Knowledge Base

10519: Self-Employment Health Insurance Deduction

1040 Individual

Where can I enter health insurance expenses for a self-employed taxpayer? How is the deduction calculated? 
There are several options for data entry depending on the situation and coverage that the taxpayer has:
  • Screen C or F, in the field Family health coverage. See below for more information.
  • Screen SEHI, line 1. This is an override field. An entry here may also require an entry on line 4 (net profit) for correct results.
    • An override for special situations involving the SEHID and the Premium Tax Credit is available at the bottom of this screen (starting in Drake23). You may need to use this override when Return Note 390, 391, or 460 appears.
    • Long-term care health insurance premiums for self-employed taxpayers are entered on line 2, Qualified long-term care amount.
  • Screen 4This is an adjustment field in Drake22 and prior.
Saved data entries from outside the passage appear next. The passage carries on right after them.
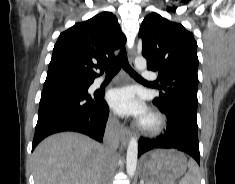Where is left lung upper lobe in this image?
<instances>
[{"label":"left lung upper lobe","mask_w":235,"mask_h":184,"mask_svg":"<svg viewBox=\"0 0 235 184\" xmlns=\"http://www.w3.org/2000/svg\"><path fill=\"white\" fill-rule=\"evenodd\" d=\"M139 37L148 70L158 72L161 92L154 104H179L197 112V43L181 24L151 13L143 20Z\"/></svg>","instance_id":"5c2ea615"}]
</instances>
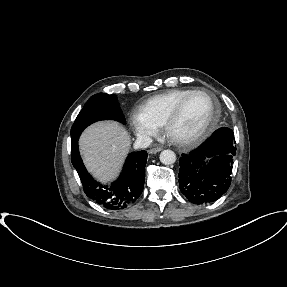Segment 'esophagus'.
Returning <instances> with one entry per match:
<instances>
[{
    "mask_svg": "<svg viewBox=\"0 0 287 287\" xmlns=\"http://www.w3.org/2000/svg\"><path fill=\"white\" fill-rule=\"evenodd\" d=\"M162 150V147H153L149 150L150 154H156Z\"/></svg>",
    "mask_w": 287,
    "mask_h": 287,
    "instance_id": "1",
    "label": "esophagus"
}]
</instances>
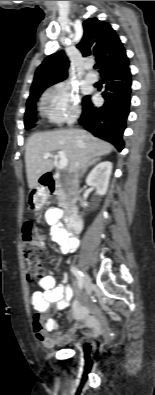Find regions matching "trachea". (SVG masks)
I'll return each mask as SVG.
<instances>
[{
	"mask_svg": "<svg viewBox=\"0 0 155 395\" xmlns=\"http://www.w3.org/2000/svg\"><path fill=\"white\" fill-rule=\"evenodd\" d=\"M94 68L97 69V68H98V65L96 64V65L94 66Z\"/></svg>",
	"mask_w": 155,
	"mask_h": 395,
	"instance_id": "1",
	"label": "trachea"
}]
</instances>
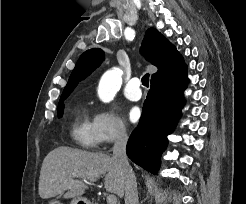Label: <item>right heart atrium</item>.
Segmentation results:
<instances>
[{"mask_svg":"<svg viewBox=\"0 0 246 204\" xmlns=\"http://www.w3.org/2000/svg\"><path fill=\"white\" fill-rule=\"evenodd\" d=\"M98 144L110 145L128 136V128L122 118L109 108L98 110L93 116Z\"/></svg>","mask_w":246,"mask_h":204,"instance_id":"d8ad5b80","label":"right heart atrium"}]
</instances>
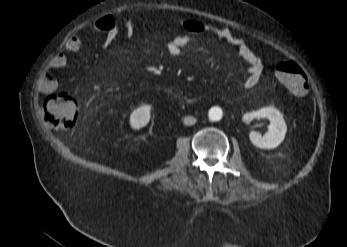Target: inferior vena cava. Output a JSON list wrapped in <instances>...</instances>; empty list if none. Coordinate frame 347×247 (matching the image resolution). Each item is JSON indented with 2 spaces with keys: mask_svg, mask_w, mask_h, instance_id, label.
Instances as JSON below:
<instances>
[{
  "mask_svg": "<svg viewBox=\"0 0 347 247\" xmlns=\"http://www.w3.org/2000/svg\"><path fill=\"white\" fill-rule=\"evenodd\" d=\"M196 121H197L196 118H194L192 116H187V117L184 118L183 122H184L185 125H193V124L196 123Z\"/></svg>",
  "mask_w": 347,
  "mask_h": 247,
  "instance_id": "obj_1",
  "label": "inferior vena cava"
}]
</instances>
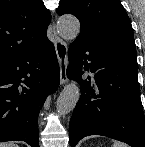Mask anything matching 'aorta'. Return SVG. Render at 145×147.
<instances>
[{"label":"aorta","mask_w":145,"mask_h":147,"mask_svg":"<svg viewBox=\"0 0 145 147\" xmlns=\"http://www.w3.org/2000/svg\"><path fill=\"white\" fill-rule=\"evenodd\" d=\"M57 29L64 40L72 41L79 35V20L72 15H64L58 19ZM80 98V88L76 82H71L64 87L57 99V112L68 114L76 106Z\"/></svg>","instance_id":"aorta-1"}]
</instances>
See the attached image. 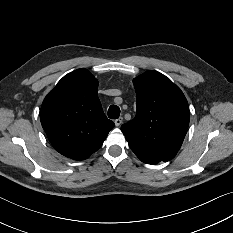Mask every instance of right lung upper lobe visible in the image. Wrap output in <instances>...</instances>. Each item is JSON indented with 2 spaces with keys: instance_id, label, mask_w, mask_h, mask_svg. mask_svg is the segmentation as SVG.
Instances as JSON below:
<instances>
[{
  "instance_id": "1",
  "label": "right lung upper lobe",
  "mask_w": 233,
  "mask_h": 233,
  "mask_svg": "<svg viewBox=\"0 0 233 233\" xmlns=\"http://www.w3.org/2000/svg\"><path fill=\"white\" fill-rule=\"evenodd\" d=\"M98 81L86 69L64 76L45 97L40 120L60 154L87 159L103 144L114 123L107 119L97 96Z\"/></svg>"
}]
</instances>
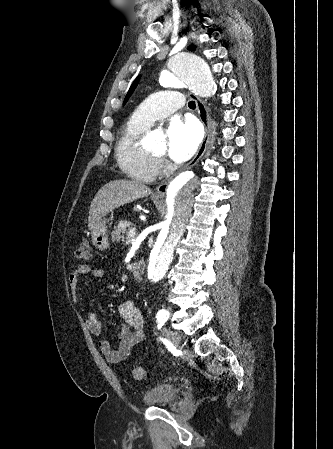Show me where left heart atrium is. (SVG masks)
Listing matches in <instances>:
<instances>
[{"label": "left heart atrium", "mask_w": 333, "mask_h": 449, "mask_svg": "<svg viewBox=\"0 0 333 449\" xmlns=\"http://www.w3.org/2000/svg\"><path fill=\"white\" fill-rule=\"evenodd\" d=\"M201 140L198 125L192 120L174 119L167 129V151L176 162H184L196 151Z\"/></svg>", "instance_id": "1"}]
</instances>
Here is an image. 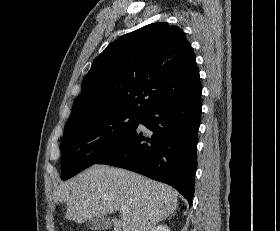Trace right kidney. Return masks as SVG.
I'll return each instance as SVG.
<instances>
[{"label":"right kidney","instance_id":"ca27d5eb","mask_svg":"<svg viewBox=\"0 0 280 231\" xmlns=\"http://www.w3.org/2000/svg\"><path fill=\"white\" fill-rule=\"evenodd\" d=\"M150 231H170V229L166 223H161V225H155Z\"/></svg>","mask_w":280,"mask_h":231}]
</instances>
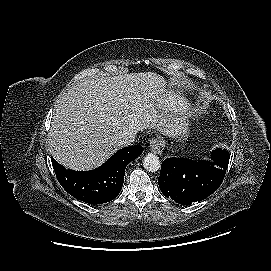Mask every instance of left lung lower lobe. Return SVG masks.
Returning <instances> with one entry per match:
<instances>
[{
    "label": "left lung lower lobe",
    "instance_id": "left-lung-lower-lobe-1",
    "mask_svg": "<svg viewBox=\"0 0 271 271\" xmlns=\"http://www.w3.org/2000/svg\"><path fill=\"white\" fill-rule=\"evenodd\" d=\"M226 168L223 161L168 158L161 165L159 188L175 202L190 205L207 198L219 188Z\"/></svg>",
    "mask_w": 271,
    "mask_h": 271
}]
</instances>
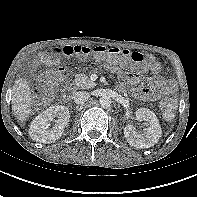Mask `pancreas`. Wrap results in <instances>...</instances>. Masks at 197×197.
<instances>
[{"mask_svg": "<svg viewBox=\"0 0 197 197\" xmlns=\"http://www.w3.org/2000/svg\"><path fill=\"white\" fill-rule=\"evenodd\" d=\"M71 85L73 89H90L95 87L96 83L91 81L85 74H77Z\"/></svg>", "mask_w": 197, "mask_h": 197, "instance_id": "pancreas-1", "label": "pancreas"}]
</instances>
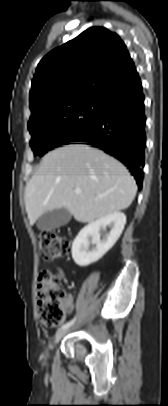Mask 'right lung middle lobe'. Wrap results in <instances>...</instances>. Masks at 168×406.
Listing matches in <instances>:
<instances>
[{
	"label": "right lung middle lobe",
	"instance_id": "dd1d6c3e",
	"mask_svg": "<svg viewBox=\"0 0 168 406\" xmlns=\"http://www.w3.org/2000/svg\"><path fill=\"white\" fill-rule=\"evenodd\" d=\"M100 111V99L84 100L29 123L28 129L32 135L30 146L34 155L43 156L49 150L81 135L96 122Z\"/></svg>",
	"mask_w": 168,
	"mask_h": 406
}]
</instances>
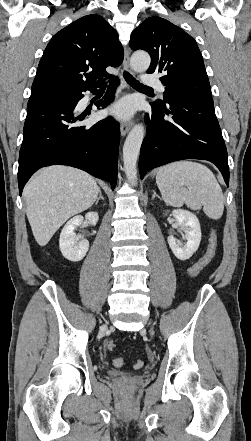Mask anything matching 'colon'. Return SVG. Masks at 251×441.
Wrapping results in <instances>:
<instances>
[{"instance_id": "5ec220e1", "label": "colon", "mask_w": 251, "mask_h": 441, "mask_svg": "<svg viewBox=\"0 0 251 441\" xmlns=\"http://www.w3.org/2000/svg\"><path fill=\"white\" fill-rule=\"evenodd\" d=\"M216 249H217V235L215 232H212L209 237V242L204 255L190 269L191 276L197 275L205 266H207L210 263V261L215 255ZM115 348H116L115 342L110 341L107 344L108 350L113 351ZM123 363L124 360L122 358H115L113 360V364L116 367L122 366ZM142 366H143L142 360L135 361L134 368L140 369Z\"/></svg>"}]
</instances>
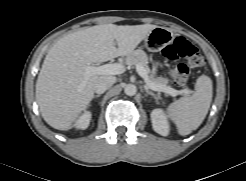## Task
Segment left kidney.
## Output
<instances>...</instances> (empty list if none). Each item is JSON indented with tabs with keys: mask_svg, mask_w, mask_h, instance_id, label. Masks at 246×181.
<instances>
[{
	"mask_svg": "<svg viewBox=\"0 0 246 181\" xmlns=\"http://www.w3.org/2000/svg\"><path fill=\"white\" fill-rule=\"evenodd\" d=\"M152 127L155 132L162 136H167L169 133V123L161 109H154L151 112Z\"/></svg>",
	"mask_w": 246,
	"mask_h": 181,
	"instance_id": "1",
	"label": "left kidney"
}]
</instances>
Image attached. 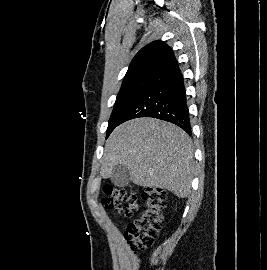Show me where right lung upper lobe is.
I'll list each match as a JSON object with an SVG mask.
<instances>
[{
	"mask_svg": "<svg viewBox=\"0 0 267 270\" xmlns=\"http://www.w3.org/2000/svg\"><path fill=\"white\" fill-rule=\"evenodd\" d=\"M174 60L173 51L167 44L162 41L151 42L132 59L123 82L143 75H156Z\"/></svg>",
	"mask_w": 267,
	"mask_h": 270,
	"instance_id": "cb5924a9",
	"label": "right lung upper lobe"
}]
</instances>
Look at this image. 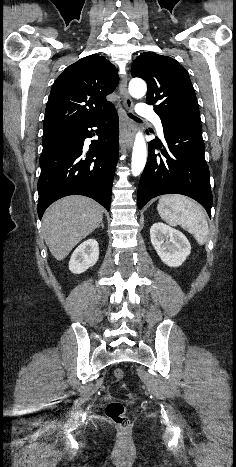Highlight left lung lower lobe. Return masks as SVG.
Wrapping results in <instances>:
<instances>
[{"label":"left lung lower lobe","instance_id":"1","mask_svg":"<svg viewBox=\"0 0 236 467\" xmlns=\"http://www.w3.org/2000/svg\"><path fill=\"white\" fill-rule=\"evenodd\" d=\"M167 147L153 140L148 145V160L138 187V207L163 194H182L199 202L211 217L212 192L209 168L204 158L205 145L201 122H162Z\"/></svg>","mask_w":236,"mask_h":467}]
</instances>
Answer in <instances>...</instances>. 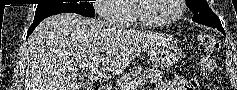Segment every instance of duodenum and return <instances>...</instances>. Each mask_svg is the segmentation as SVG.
<instances>
[{"mask_svg":"<svg viewBox=\"0 0 237 90\" xmlns=\"http://www.w3.org/2000/svg\"><path fill=\"white\" fill-rule=\"evenodd\" d=\"M99 90H112V87H99Z\"/></svg>","mask_w":237,"mask_h":90,"instance_id":"obj_1","label":"duodenum"}]
</instances>
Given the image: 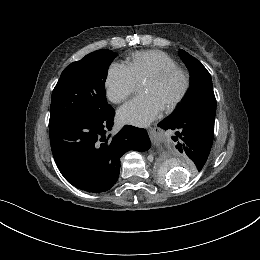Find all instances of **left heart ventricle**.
<instances>
[{
  "label": "left heart ventricle",
  "instance_id": "1",
  "mask_svg": "<svg viewBox=\"0 0 260 260\" xmlns=\"http://www.w3.org/2000/svg\"><path fill=\"white\" fill-rule=\"evenodd\" d=\"M183 85L182 76L176 74L161 83H144L143 92L154 95L165 106L180 93Z\"/></svg>",
  "mask_w": 260,
  "mask_h": 260
}]
</instances>
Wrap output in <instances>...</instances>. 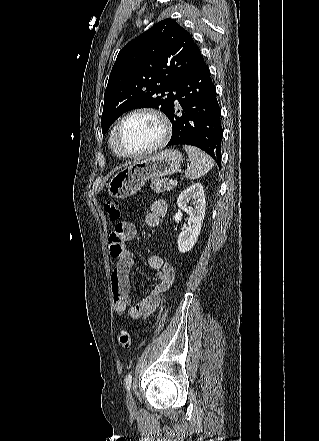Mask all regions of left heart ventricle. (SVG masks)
<instances>
[{"instance_id": "left-heart-ventricle-1", "label": "left heart ventricle", "mask_w": 319, "mask_h": 441, "mask_svg": "<svg viewBox=\"0 0 319 441\" xmlns=\"http://www.w3.org/2000/svg\"><path fill=\"white\" fill-rule=\"evenodd\" d=\"M161 136L158 121L146 114L127 119L121 127L119 138L122 148L135 153L153 146Z\"/></svg>"}]
</instances>
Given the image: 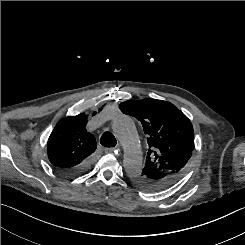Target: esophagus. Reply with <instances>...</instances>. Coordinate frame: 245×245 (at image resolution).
<instances>
[{"mask_svg": "<svg viewBox=\"0 0 245 245\" xmlns=\"http://www.w3.org/2000/svg\"><path fill=\"white\" fill-rule=\"evenodd\" d=\"M105 153H113L115 151L114 148H105L104 149Z\"/></svg>", "mask_w": 245, "mask_h": 245, "instance_id": "obj_1", "label": "esophagus"}]
</instances>
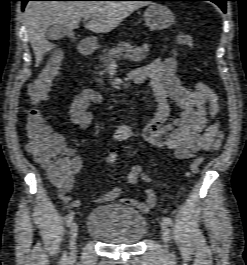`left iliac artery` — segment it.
I'll return each mask as SVG.
<instances>
[{
  "label": "left iliac artery",
  "mask_w": 247,
  "mask_h": 265,
  "mask_svg": "<svg viewBox=\"0 0 247 265\" xmlns=\"http://www.w3.org/2000/svg\"><path fill=\"white\" fill-rule=\"evenodd\" d=\"M163 221L170 226L173 225V222L169 217H163Z\"/></svg>",
  "instance_id": "left-iliac-artery-1"
}]
</instances>
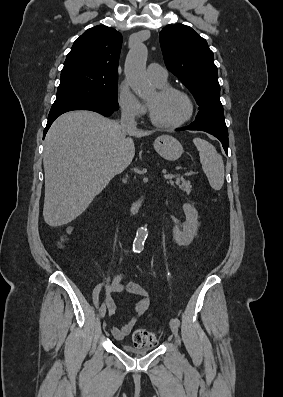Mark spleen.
Returning a JSON list of instances; mask_svg holds the SVG:
<instances>
[{"label":"spleen","mask_w":283,"mask_h":397,"mask_svg":"<svg viewBox=\"0 0 283 397\" xmlns=\"http://www.w3.org/2000/svg\"><path fill=\"white\" fill-rule=\"evenodd\" d=\"M193 143L199 151L202 169L214 190H220L224 184V164L221 155L208 141L194 138Z\"/></svg>","instance_id":"obj_1"}]
</instances>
Starting with Drake23, the SEHID line on screen 4 links back to the SEHI screen instead.

After the SEHI premiums have been entered into the return, Form 7206 is generated* in View/Print mode to explain the calculation of the amount that appears on Form 1040, Schedule 1.

Note: ​If there is both a SEHI deduction on Schedule C or F and Marketplace insurance being reported on screen 95A, see the section below for additional factors that may affect the calculation. 

For a demonstration, watch the video Self-Employed Health Insurance Deduction. See Publication 535 for additional information.

Some taxpayers may be eligible for both a self-employed health insurance deduction and the PTC for the same premiums. See Publication 974 for more details.

C Screen > "Family health coverage" Field

The amount from the Family health coverage field can flow to the Schedule 1, line 16, or to the Schedule A, line 1, or to both. The amount that flows to Schedule A does not appear on any worksheet or overflow statement related to Schedule A, but it is included in the total for line 1 that appears in View/Print.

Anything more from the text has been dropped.